Für Herrn Montgomery mag es richtigerweise bedeutungslos sein,

woher ein hilfsbedürftiger Mensch kommt. Es ist aber nicht bedeutungslos, wer dessen Behandlung bezahlen soll! Montgomery vergisst bei seiner Forderung, dass es nicht allein die Aufgabe der Pflichtversicherten sein kann, diese wahrscheinlich erheblichen Mehrkosten in der KV zu tragen (ich sehe es täglich in den Klinikambulanzen, in denen oft mehr als 50% Patienten mit Migrationshintergrund sitzen). Die Politik hat mit dem üblen Trick dafür bereits Tür und Tor geöffnet, indem sie den Pflichtbeitrag gesenkt und den KVen freigestellt hat, eventuelle Mehrkosten über Beitragserhöhungen an die Versicherten weiterzugeben.

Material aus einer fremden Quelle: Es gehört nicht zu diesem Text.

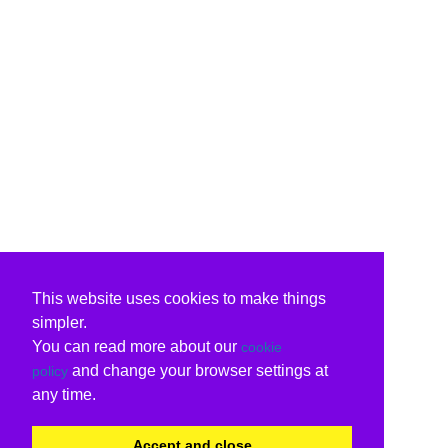
This website uses cookies to make things
simpler.
You can read more about our
cookie
and change your browser settings at
policy
any time.
Accept and close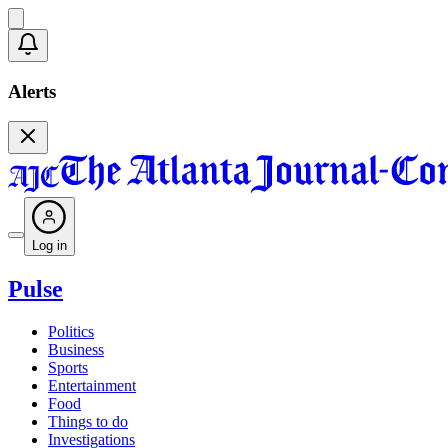
Alerts
Log in
Pulse
Politics
Business
Sports
Entertainment
Food
Things to do
Investigations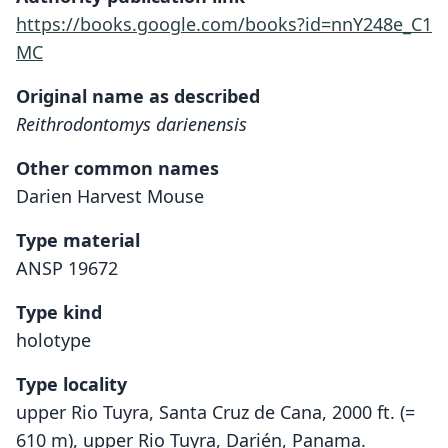
https://books.google.com/books?id=nnY248e_C1
MC
Original name as described
Reithrodontomys darienensis
Other common names
Darien Harvest Mouse
Type material
ANSP 19672
Type kind
holotype
Type locality
upper Rio Tuyra, Santa Cruz de Cana, 2000 ft. (=
610 m), upper Rio Tuyra, Darién, Panama.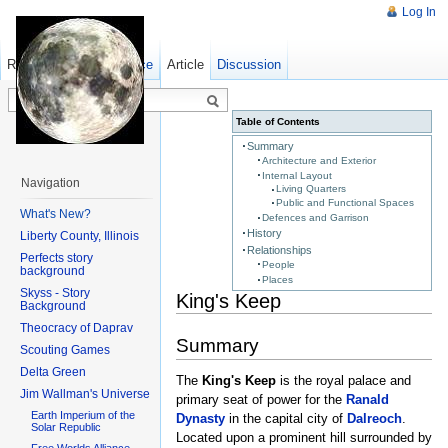
Log In
Read
Show pagesource
Old revisions
Article
Discussion
Table of Contents
Summary
Architecture and Exterior
Internal Layout
Navigation
Living Quarters
Public and Functional Spaces
What's New?
Defences and Garrison
History
Liberty County, Illinois
Relationships
Perfects story
People
background
Places
Skyss - Story
King's Keep
Background
Theocracy of Daprav
Summary
Scouting Games
Delta Green
The
King's Keep
is the royal palace and
Jim Wallman's Universe
primary seat of power for the
Ranald
Earth Imperium of the
Dynasty
in the capital city of
Dalreoch
.
Solar Republic
Located upon a prominent hill surrounded by
Free Worlds Alliance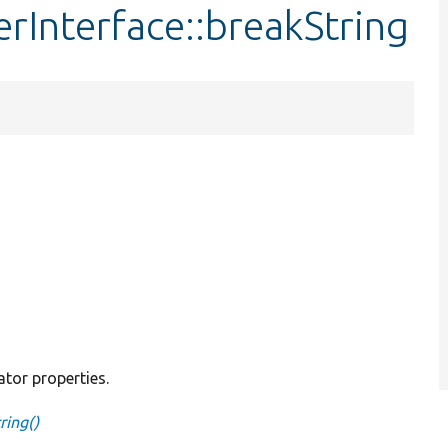
rInterface::breakString
ator properties.
ring()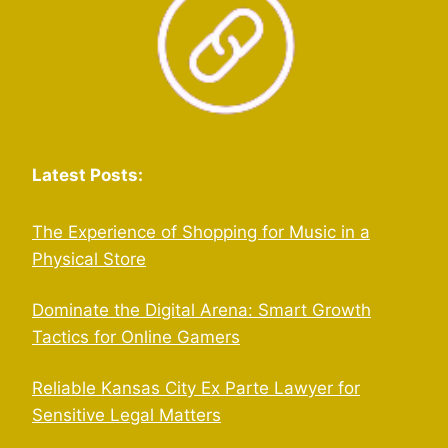
Latest Posts:
The Experience of Shopping for Music in a
Physical Store
Dominate the Digital Arena: Smart Growth
Tactics for Online Gamers
Reliable Kansas City Ex Parte Lawyer for
Sensitive Legal Matters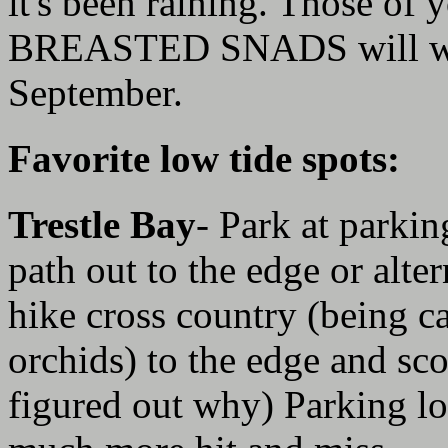
it's been raining. Those of
BREASTED SNADS will want
September.
Favorite low tide spots:
Trestle Bay
- Park at parki
path out to the edge or alte
hike cross country (being ca
orchids) to the edge and sc
figured out why) Parking lot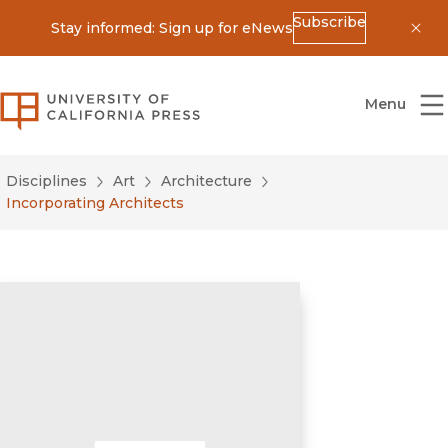
Subscribe
Stay informed: Sign up for eNews
Dis
University of California Press
Menu
Disciplines
Art
Architecture
Incorporating Architects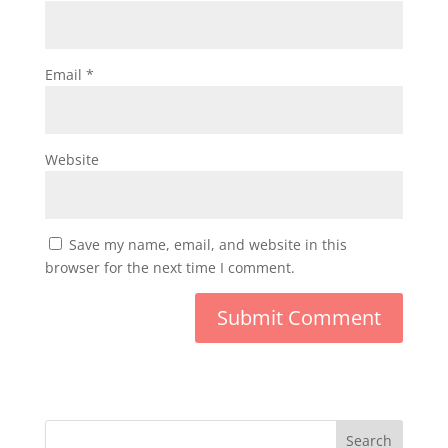
Email
*
Website
Save my name, email, and website in this
browser for the next time I comment.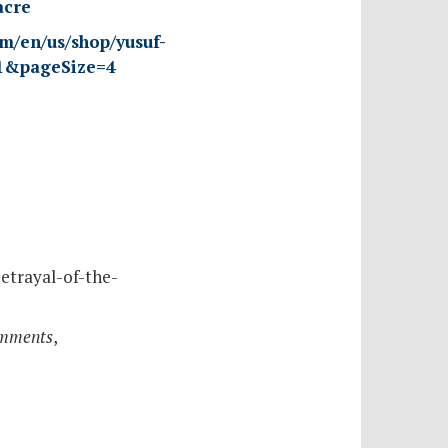
acre
om/en/us/shop/yusuf-
=1&pageSize=4
etrayal-of-the-
omments
,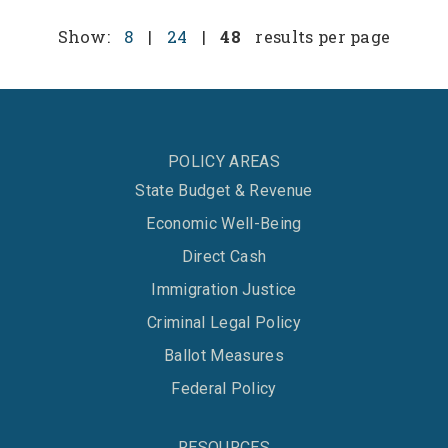
Show:
8
|
24
|
48
results per page
POLICY AREAS
State Budget & Revenue
Economic Well-Being
Direct Cash
Immigration Justice
Criminal Legal Policy
Ballot Measures
Federal Policy
RESOURCES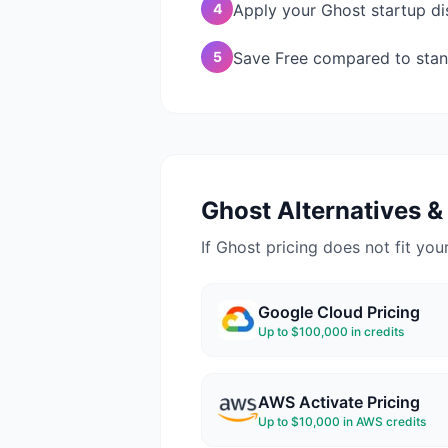
4
Apply your Ghost startup dis
5
Save Free compared to stan
Ghost
Alternatives & 
If
Ghost
pricing does not fit your
Google Cloud
Pricing
Up to $100,000 in credits
AWS Activate
Pricing
Up to $10,000 in AWS credits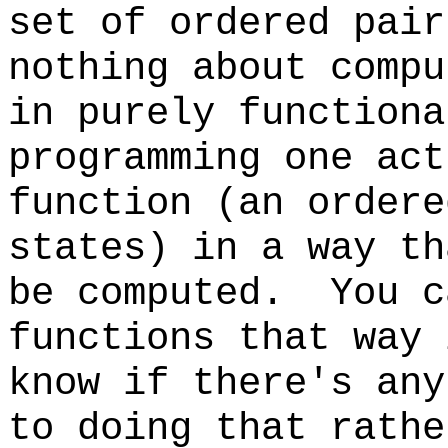
set of ordered pair
nothing about comp
in purely functiona
programming one act
function (an ordere
states) in a way th
be computed. You c
functions that way 
know if there's any
to doing that rathe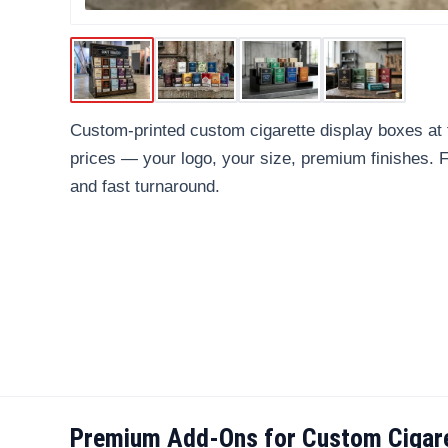
Custom-printed custom cigarette display boxes at 
prices — your logo, your size, premium finishes.
and fast turnaround.
Premium Add-Ons for Custom Cigare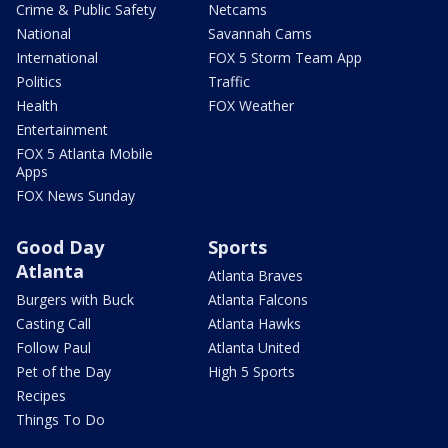
Crime & Public Safety
Netcams
National
Savannah Cams
International
FOX 5 Storm Team App
Politics
Traffic
Health
FOX Weather
Entertainment
FOX 5 Atlanta Mobile
Apps
FOX News Sunday
Good Day
Sports
Atlanta
Atlanta Braves
Burgers with Buck
Atlanta Falcons
Casting Call
Atlanta Hawks
Follow Paul
Atlanta United
Pet of the Day
High 5 Sports
Recipes
Things To Do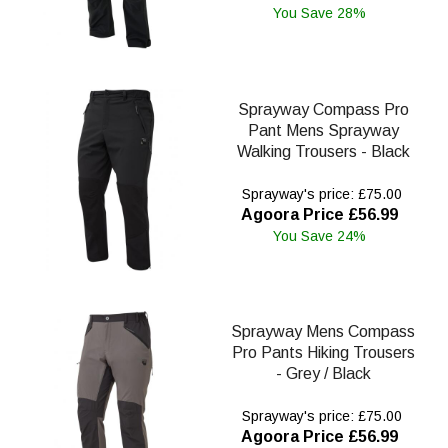
You Save 28%
Sprayway Compass Pro
Pant Mens Sprayway
Walking Trousers - Black
Sprayway's price: £75.00
Agoora Price £56.99
You Save 24%
Sprayway Mens Compass
Pro Pants Hiking Trousers
- Grey / Black
Sprayway's price: £75.00
Agoora Price £56.99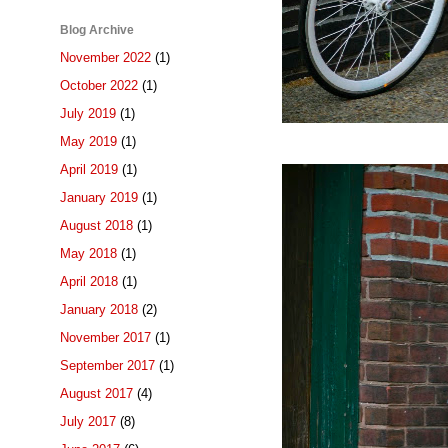
Blog Archive
November 2022
(1)
October 2022
(1)
July 2019
(1)
May 2019
(1)
April 2019
(1)
January 2019
(1)
August 2018
(1)
May 2018
(1)
April 2018
(1)
January 2018
(2)
November 2017
(1)
September 2017
(1)
August 2017
(4)
July 2017
(8)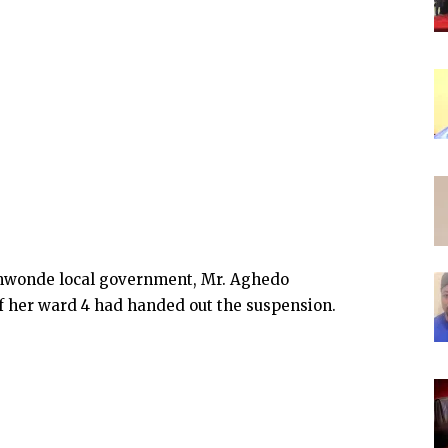
nmwonde local government, Mr. Aghedo
 her ward 4 had handed out the suspension.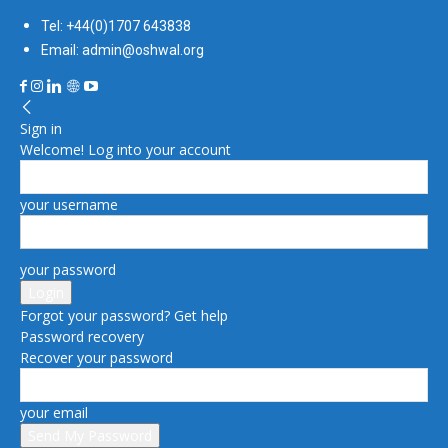
Tel: +44(0)1707 643838
Email: admin@oshwal.org
Sign in
Welcome! Log into your account
your username
your password
Forgot your password? Get help
Password recovery
Recover your password
your email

Wenn schon, dann ist es Aufgabe ALLER Steuerzahler, diese Kosten zu tragen, auch unserer, die wir als Selbständige privat und nicht pflichtversichert sind! Soviel Solidarität zu den Pflichtversicherten, die für die meisten Ärzte das Brot- und Buttergeschäft darstellen, muss schon sein!